As part of a concerted an on-going effort to rebuild its collection budget, the Library has dedicated some funds to acquire important resources that it has had to forgo in the past.  I am happy to announce the acquisition of the latest electronic primary source resource.  “Everyday life & women in America c.1800-1920” is drawn from the collections of the Sallie Bingham Center for Women’s History, Duke University and The New York Public Library.  It comprises thousands of fully searchable images and transcriptions of monographs, pamphlets, periodicals, and broadsides addressing 19th and early 20th century political, social and gender issues, religion, race, education, employment, marriage, sexuality, home and family life, health, and pastimes.  With an emphasis on the conduct of life and domestic management literature, the collection is an important companion to Cornell’s own HEARTH database on the history of home economics.

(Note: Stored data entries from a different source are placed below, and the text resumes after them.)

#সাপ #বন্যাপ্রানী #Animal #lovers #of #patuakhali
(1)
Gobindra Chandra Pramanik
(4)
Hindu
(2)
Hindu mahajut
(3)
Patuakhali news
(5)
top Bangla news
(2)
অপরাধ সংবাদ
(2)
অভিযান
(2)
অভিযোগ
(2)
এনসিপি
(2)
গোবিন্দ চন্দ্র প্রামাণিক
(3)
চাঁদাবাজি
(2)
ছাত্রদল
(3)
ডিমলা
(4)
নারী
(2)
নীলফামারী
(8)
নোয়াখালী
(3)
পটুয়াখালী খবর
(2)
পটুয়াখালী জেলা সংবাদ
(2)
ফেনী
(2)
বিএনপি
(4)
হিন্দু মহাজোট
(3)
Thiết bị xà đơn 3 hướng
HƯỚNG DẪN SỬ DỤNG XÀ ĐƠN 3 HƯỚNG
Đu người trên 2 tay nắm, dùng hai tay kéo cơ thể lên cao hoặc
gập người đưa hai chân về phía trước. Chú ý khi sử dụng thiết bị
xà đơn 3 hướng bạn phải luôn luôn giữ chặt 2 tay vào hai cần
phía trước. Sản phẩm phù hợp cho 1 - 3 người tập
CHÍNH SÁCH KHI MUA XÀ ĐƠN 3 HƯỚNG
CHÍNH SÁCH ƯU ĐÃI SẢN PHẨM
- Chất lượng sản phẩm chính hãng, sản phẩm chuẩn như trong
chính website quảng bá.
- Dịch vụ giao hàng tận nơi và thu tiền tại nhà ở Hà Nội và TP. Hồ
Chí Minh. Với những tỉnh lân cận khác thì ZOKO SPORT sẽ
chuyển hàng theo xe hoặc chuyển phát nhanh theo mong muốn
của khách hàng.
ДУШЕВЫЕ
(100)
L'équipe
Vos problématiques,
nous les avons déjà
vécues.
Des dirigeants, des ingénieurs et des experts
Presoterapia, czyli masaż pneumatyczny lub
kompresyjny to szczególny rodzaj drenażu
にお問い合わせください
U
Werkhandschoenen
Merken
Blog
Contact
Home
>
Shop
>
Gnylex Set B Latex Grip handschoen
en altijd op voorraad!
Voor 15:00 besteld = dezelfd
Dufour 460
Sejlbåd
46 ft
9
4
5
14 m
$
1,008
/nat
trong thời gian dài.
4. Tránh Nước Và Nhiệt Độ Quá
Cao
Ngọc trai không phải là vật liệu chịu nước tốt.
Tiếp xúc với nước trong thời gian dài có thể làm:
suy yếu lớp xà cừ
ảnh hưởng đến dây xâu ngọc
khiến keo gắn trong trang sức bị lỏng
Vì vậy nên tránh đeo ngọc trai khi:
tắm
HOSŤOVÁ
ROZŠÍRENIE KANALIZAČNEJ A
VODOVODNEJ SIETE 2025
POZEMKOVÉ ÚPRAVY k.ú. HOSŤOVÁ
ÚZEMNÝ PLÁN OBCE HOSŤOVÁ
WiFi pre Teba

It is hard to single out individual items among the rare books, pamphlets, and serials, but one of the most interesting titles is Town Topics, the society paper that “chronicled the New York social world during the height of the Gilded Age.”  In one of the useful essays that accompany the collection, Amy Blair notes that the journal “figures prominently in the fiction of Edith Wharton as both the public face (sometimes invited, often disdained) of the elite set and, more distressingly, as a “how-to” manual for the nouveaux riches.”